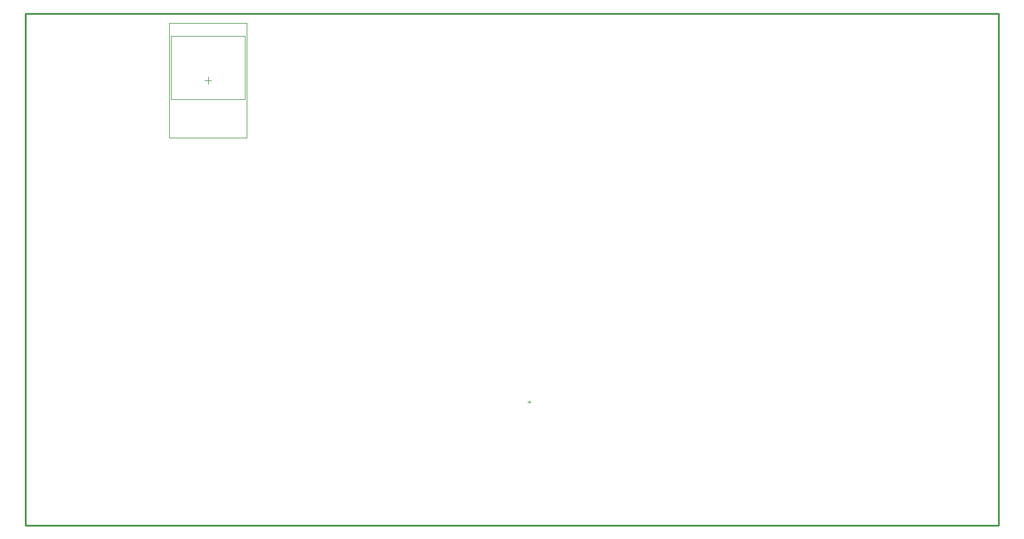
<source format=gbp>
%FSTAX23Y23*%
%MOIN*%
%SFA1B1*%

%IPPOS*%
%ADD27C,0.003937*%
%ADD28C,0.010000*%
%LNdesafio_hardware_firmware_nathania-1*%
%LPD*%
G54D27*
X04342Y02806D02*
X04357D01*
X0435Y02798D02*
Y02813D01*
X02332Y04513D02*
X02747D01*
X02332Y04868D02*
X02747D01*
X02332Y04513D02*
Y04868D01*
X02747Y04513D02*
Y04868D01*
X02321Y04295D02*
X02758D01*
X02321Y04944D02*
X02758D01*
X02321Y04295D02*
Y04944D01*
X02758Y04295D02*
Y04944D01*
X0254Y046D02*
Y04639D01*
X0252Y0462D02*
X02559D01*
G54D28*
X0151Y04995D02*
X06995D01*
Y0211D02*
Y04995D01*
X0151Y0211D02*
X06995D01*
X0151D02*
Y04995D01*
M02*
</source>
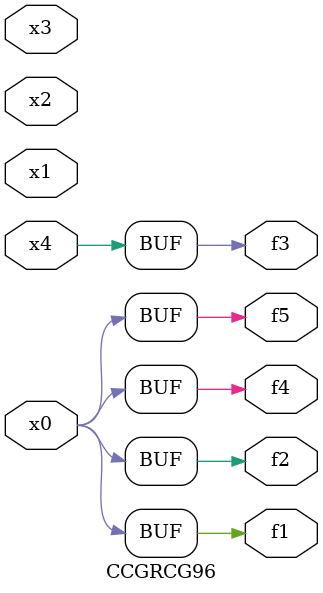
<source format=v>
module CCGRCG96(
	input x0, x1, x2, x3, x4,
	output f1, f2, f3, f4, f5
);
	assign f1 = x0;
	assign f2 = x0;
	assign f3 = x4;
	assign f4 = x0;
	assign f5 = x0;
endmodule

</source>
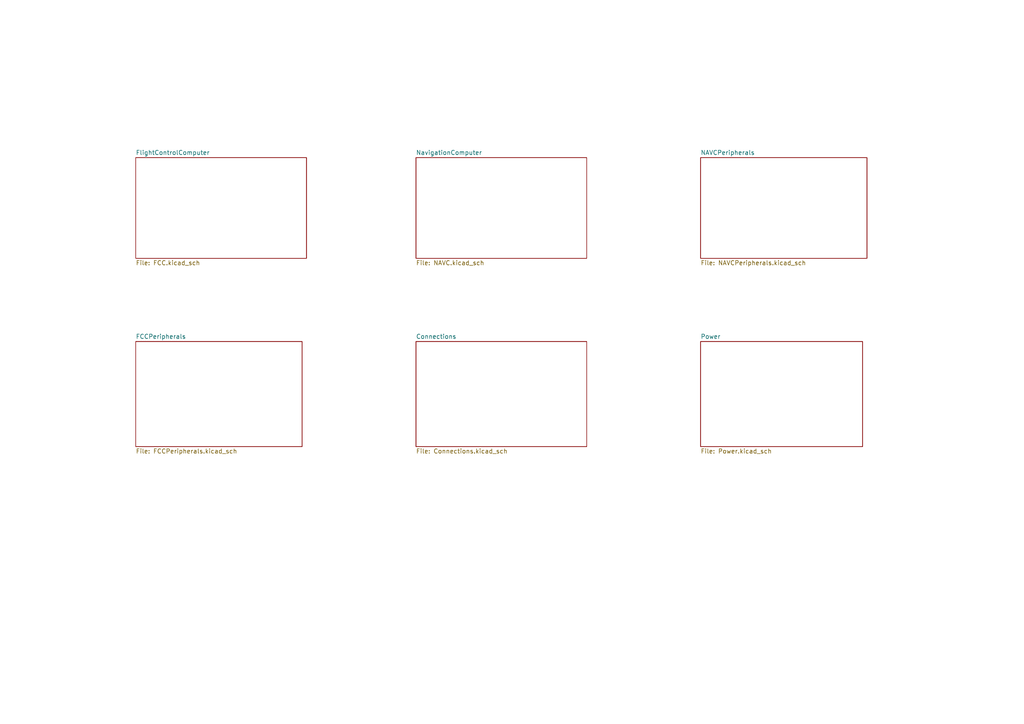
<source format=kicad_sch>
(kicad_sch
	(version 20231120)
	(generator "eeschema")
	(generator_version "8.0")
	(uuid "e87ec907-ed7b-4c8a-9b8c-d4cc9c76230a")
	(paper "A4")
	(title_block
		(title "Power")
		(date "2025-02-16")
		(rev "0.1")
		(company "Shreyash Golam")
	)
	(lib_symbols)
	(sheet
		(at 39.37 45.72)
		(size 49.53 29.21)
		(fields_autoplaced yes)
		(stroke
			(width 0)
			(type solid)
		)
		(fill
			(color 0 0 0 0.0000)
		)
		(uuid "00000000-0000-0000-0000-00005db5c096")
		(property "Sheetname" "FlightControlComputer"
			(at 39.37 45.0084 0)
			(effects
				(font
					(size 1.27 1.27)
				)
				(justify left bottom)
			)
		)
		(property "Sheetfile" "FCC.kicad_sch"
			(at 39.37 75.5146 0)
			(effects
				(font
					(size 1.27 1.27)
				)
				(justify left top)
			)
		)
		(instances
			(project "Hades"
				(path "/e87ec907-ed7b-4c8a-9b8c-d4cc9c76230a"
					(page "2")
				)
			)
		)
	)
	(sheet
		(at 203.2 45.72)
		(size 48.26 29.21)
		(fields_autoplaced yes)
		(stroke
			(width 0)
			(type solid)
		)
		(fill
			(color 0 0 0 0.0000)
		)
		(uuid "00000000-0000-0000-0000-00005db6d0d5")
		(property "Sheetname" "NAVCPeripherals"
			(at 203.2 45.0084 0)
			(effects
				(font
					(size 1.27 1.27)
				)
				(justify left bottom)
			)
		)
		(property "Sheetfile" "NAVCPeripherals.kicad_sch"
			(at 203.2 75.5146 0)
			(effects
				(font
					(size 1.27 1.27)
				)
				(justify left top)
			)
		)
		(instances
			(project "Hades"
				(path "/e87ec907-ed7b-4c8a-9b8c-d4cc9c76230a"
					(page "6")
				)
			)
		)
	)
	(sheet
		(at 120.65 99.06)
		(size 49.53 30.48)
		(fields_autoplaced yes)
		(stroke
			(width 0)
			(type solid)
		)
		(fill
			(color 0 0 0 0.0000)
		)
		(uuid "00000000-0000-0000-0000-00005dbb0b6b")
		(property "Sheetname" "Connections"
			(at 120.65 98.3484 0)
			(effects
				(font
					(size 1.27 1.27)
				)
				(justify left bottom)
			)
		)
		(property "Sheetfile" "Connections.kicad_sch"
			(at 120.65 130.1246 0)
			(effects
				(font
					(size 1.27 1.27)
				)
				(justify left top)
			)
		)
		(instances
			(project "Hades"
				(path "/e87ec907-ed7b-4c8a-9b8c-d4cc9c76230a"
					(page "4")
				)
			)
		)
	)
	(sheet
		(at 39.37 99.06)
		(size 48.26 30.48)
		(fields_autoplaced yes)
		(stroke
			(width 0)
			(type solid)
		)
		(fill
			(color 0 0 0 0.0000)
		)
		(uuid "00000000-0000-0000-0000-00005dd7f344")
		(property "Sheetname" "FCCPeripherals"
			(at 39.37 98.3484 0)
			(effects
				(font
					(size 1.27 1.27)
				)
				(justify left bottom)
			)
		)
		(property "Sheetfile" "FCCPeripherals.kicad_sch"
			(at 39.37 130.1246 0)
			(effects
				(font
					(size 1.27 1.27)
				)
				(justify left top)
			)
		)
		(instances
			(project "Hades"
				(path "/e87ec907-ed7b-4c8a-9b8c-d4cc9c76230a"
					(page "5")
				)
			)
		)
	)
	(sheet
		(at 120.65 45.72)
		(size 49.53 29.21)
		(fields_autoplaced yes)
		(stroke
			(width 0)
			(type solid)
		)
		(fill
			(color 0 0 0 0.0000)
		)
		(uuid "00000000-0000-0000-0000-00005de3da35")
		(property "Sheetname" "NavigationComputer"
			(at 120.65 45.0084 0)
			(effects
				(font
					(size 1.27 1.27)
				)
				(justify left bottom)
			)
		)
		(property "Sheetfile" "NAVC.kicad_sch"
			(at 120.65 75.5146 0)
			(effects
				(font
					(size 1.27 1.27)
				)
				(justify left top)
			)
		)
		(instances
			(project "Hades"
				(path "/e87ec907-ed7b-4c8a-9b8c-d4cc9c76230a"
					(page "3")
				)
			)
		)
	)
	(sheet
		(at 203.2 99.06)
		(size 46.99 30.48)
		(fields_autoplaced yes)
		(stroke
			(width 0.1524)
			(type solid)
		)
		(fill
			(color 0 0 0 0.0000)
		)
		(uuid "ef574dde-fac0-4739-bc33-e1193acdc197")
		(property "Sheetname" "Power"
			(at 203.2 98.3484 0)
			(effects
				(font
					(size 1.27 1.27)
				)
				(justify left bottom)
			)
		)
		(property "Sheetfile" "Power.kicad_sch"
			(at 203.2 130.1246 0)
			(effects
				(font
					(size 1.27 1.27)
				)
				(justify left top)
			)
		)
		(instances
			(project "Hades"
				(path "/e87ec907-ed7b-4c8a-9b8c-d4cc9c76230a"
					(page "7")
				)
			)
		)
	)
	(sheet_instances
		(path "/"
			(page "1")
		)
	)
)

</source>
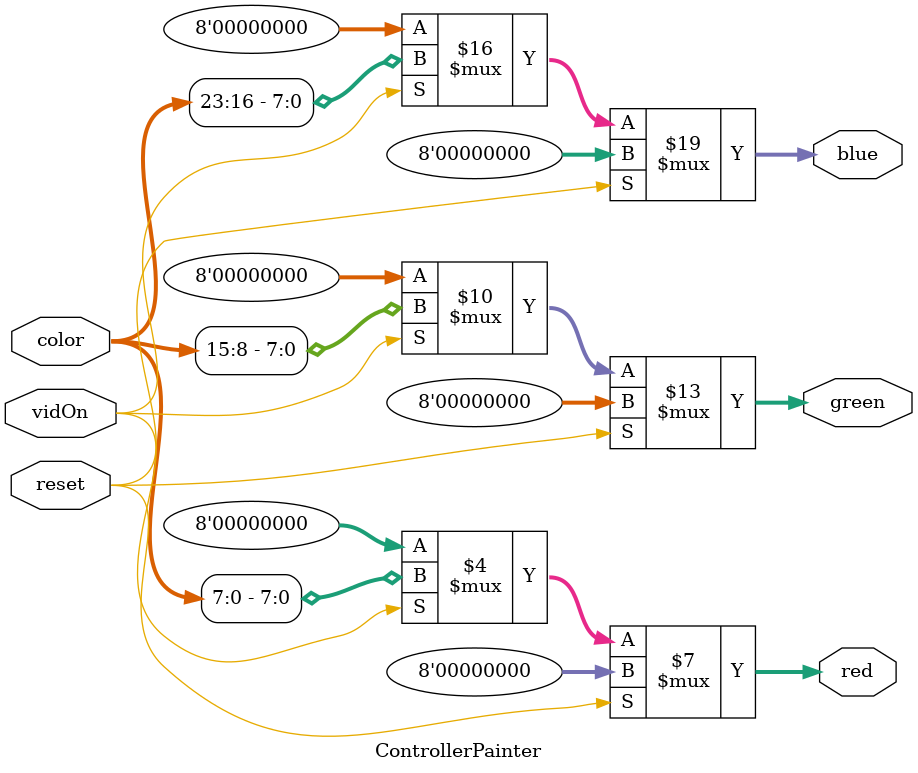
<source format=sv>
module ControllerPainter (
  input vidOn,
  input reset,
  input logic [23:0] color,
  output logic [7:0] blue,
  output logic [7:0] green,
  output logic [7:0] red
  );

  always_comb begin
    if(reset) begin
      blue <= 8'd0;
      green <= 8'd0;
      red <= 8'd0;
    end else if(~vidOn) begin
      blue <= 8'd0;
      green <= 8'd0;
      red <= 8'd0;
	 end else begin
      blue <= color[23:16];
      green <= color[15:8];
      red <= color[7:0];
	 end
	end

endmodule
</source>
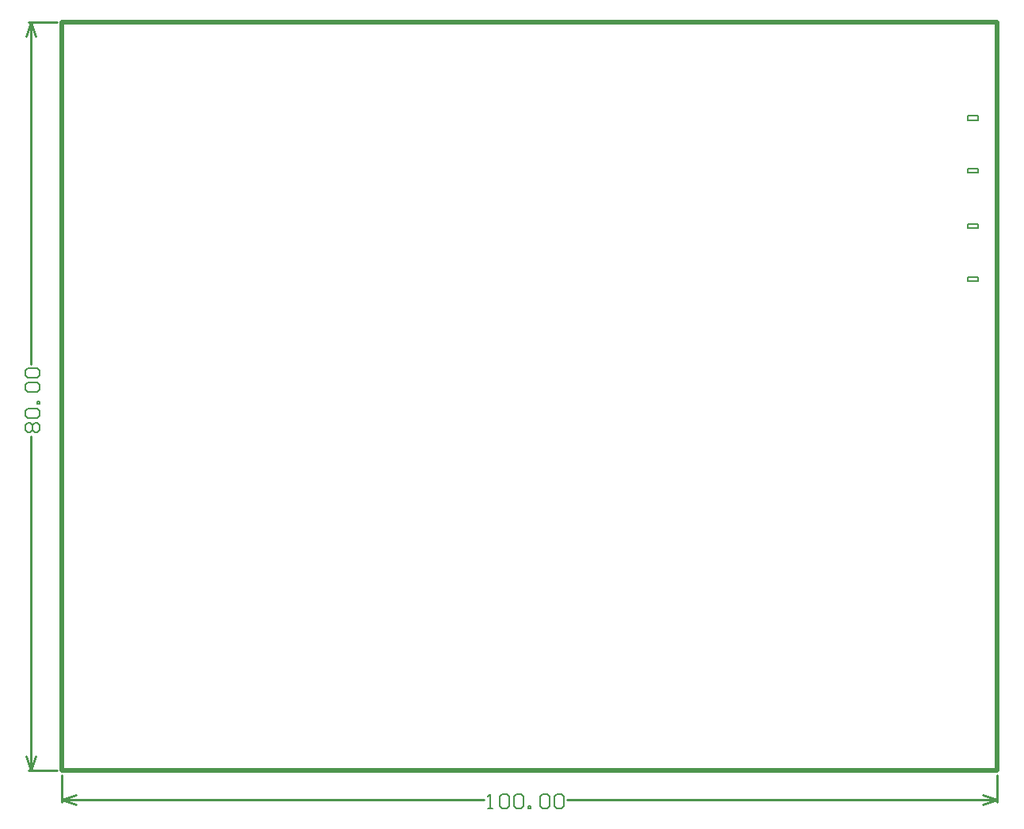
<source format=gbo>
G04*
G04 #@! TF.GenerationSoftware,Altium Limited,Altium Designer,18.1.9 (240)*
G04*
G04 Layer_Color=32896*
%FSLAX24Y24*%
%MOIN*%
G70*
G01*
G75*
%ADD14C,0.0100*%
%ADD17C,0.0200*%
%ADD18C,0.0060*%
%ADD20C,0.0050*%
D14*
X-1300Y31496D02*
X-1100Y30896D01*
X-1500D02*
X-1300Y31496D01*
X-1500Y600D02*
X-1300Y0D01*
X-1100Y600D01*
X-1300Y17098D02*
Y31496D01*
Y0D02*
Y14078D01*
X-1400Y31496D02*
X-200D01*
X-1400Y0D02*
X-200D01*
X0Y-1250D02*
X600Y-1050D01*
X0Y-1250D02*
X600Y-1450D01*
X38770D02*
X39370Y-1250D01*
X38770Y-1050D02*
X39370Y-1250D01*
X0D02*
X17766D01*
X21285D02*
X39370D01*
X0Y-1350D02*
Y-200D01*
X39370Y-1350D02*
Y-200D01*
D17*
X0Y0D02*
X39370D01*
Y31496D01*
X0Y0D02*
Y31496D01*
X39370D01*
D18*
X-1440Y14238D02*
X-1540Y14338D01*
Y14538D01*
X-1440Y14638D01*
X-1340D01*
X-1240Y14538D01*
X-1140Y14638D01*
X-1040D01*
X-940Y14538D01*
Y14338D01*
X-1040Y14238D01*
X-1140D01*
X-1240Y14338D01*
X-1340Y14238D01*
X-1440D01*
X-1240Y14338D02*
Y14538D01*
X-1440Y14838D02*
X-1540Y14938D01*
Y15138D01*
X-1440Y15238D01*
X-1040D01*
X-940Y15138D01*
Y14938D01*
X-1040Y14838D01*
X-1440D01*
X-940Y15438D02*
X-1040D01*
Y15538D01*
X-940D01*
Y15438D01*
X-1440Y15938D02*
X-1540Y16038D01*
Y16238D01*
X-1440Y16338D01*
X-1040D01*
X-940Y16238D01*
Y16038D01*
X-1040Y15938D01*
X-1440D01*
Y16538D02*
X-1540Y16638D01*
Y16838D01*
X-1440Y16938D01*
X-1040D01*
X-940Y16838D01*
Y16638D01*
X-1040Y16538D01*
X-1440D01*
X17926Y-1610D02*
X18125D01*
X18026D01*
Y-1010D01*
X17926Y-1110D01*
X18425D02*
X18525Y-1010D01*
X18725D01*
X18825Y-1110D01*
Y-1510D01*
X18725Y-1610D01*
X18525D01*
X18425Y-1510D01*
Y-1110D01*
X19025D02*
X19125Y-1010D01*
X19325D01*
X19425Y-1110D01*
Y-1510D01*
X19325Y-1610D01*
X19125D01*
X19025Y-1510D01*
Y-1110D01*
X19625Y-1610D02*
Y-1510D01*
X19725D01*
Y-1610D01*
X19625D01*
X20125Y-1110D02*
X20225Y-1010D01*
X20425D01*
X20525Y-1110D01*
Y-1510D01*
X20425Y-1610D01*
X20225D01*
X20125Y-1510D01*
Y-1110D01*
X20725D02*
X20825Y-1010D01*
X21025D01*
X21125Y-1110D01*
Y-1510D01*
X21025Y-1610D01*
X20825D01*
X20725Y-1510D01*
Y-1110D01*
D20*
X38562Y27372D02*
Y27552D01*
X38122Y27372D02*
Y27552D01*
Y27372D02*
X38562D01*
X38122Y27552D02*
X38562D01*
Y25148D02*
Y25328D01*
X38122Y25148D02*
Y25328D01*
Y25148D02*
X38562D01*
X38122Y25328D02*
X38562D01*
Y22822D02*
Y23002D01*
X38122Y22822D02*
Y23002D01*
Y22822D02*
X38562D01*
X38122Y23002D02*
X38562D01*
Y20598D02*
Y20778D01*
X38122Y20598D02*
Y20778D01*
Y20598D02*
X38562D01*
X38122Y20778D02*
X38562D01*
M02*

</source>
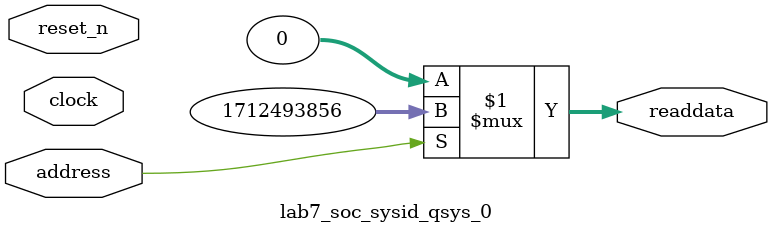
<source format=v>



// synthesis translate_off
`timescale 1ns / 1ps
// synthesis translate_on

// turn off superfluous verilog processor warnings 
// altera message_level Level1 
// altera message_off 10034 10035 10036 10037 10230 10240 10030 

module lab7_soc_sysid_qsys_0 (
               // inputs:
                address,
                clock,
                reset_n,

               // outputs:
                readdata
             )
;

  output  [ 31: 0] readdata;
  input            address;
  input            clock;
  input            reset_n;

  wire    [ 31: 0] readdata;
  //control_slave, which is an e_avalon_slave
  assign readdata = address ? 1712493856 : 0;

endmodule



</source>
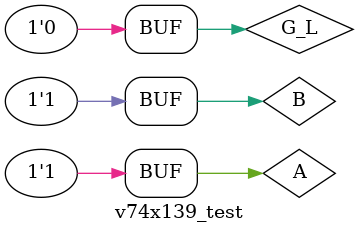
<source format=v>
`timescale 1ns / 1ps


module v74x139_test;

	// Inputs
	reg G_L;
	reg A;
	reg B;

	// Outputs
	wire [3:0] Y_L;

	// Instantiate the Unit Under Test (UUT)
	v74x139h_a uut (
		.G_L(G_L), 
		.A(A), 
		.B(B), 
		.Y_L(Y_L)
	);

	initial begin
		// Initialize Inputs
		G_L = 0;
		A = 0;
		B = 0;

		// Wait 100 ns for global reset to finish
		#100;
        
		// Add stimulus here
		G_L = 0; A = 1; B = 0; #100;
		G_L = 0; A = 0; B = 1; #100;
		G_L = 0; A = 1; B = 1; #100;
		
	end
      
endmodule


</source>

▶ Task requirements
Please give the number of lines above that include the string "blue", with nothing added.

▶ Result of the exercise
4